Recommended citation: Chao Deng, Ju Fan, Yuyu Luo, Qinliang Xue, Meihao Fan, Yuxin Zhang, Min Zhang, Xiaofeng Jia, Jing Zhang, Xiaoyong Du. "TACO: A Benchmark for Open-Domain Text-to-SQL with Ambiguous and Cross-Database Queries." VLDB 2026 (Accepted).
Published in ICML 2026 (Under Review), 2026
This paper explores agentic large language models for autonomous data science.
Recommended citation: Anonymous Authors (incl. **Meihao Fan**). "DeepAnalyze: Agentic Large Language Models for Autonomous Data Science." ICML 2026 (Under Review).
Published in ICML 2026 (Under Review), 2026
This paper introduces CODA-BENCH to evaluate code agents on data-intensive tasks.

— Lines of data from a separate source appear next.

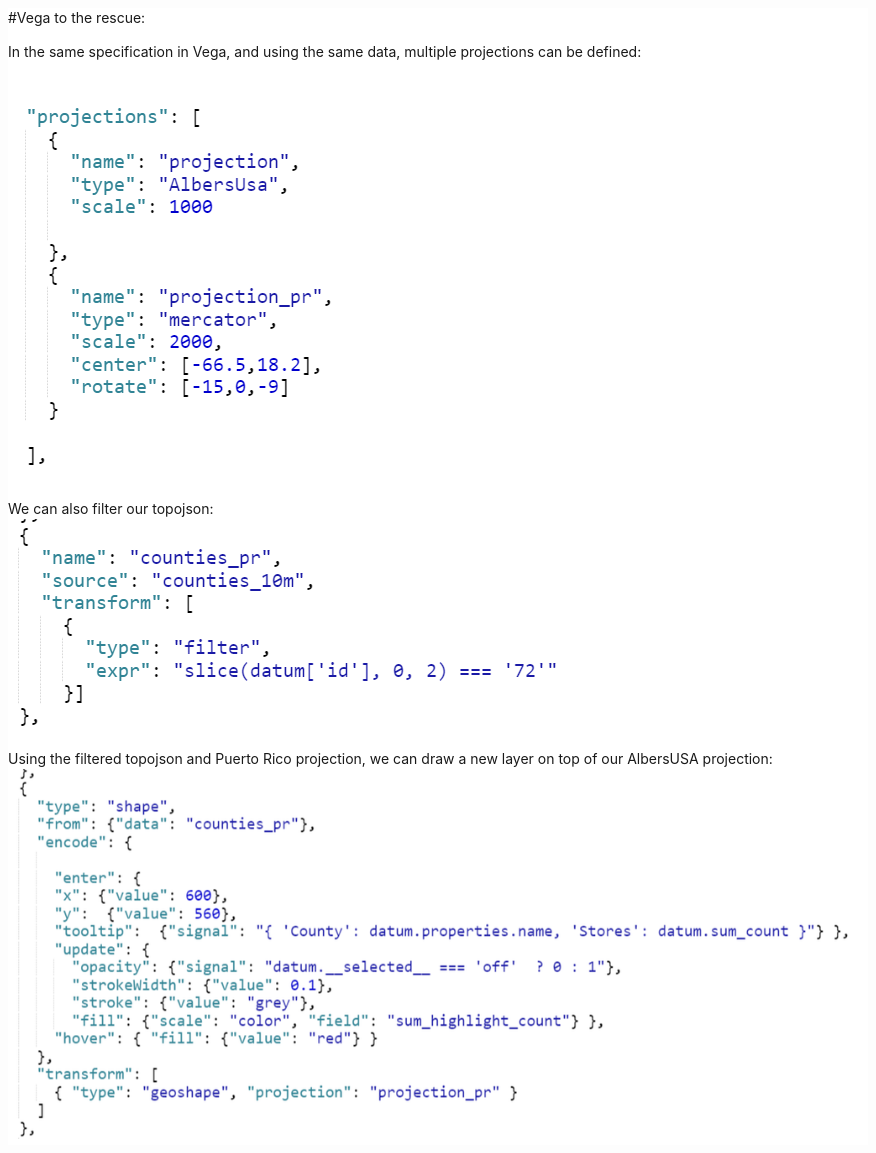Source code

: #Vega to the rescue:

In the same specification in Vega, and using the same data, multiple projections can be defined:
<br>  
![dual projections](./assets/post_files/choropleth_reverse_geocode/dual_projections.png)

We can also filter our topojson:
<br>
![counties filter](./assets/post_files/choropleth_reverse_geocode/counties_pr.png)

Using the filtered topojson and Puerto Rico projection, we can draw a new layer on top of our AlbersUSA projection:
<br>
![dual projections2](./assets/post_files/choropleth_reverse_geocode/dual_projections2.png)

Recommended citation: Anonymous Authors (incl. **Meihao Fan**). "CODA-BENCH: Can Code Agents Handle Data-Intensive Tasks?" ICML 2026 (Under Review).
The open-source R package NPRED is used to identify the meaningful predictors to the response from a large set of potential predictors.
The open-source software WASP is used for system modeling and prediction.
The open-source software WQM is used for post-processing numerical weather prediction.
Generate synthetic time series from commonly used statistical models, including linear, nonlinear and chaotic systems.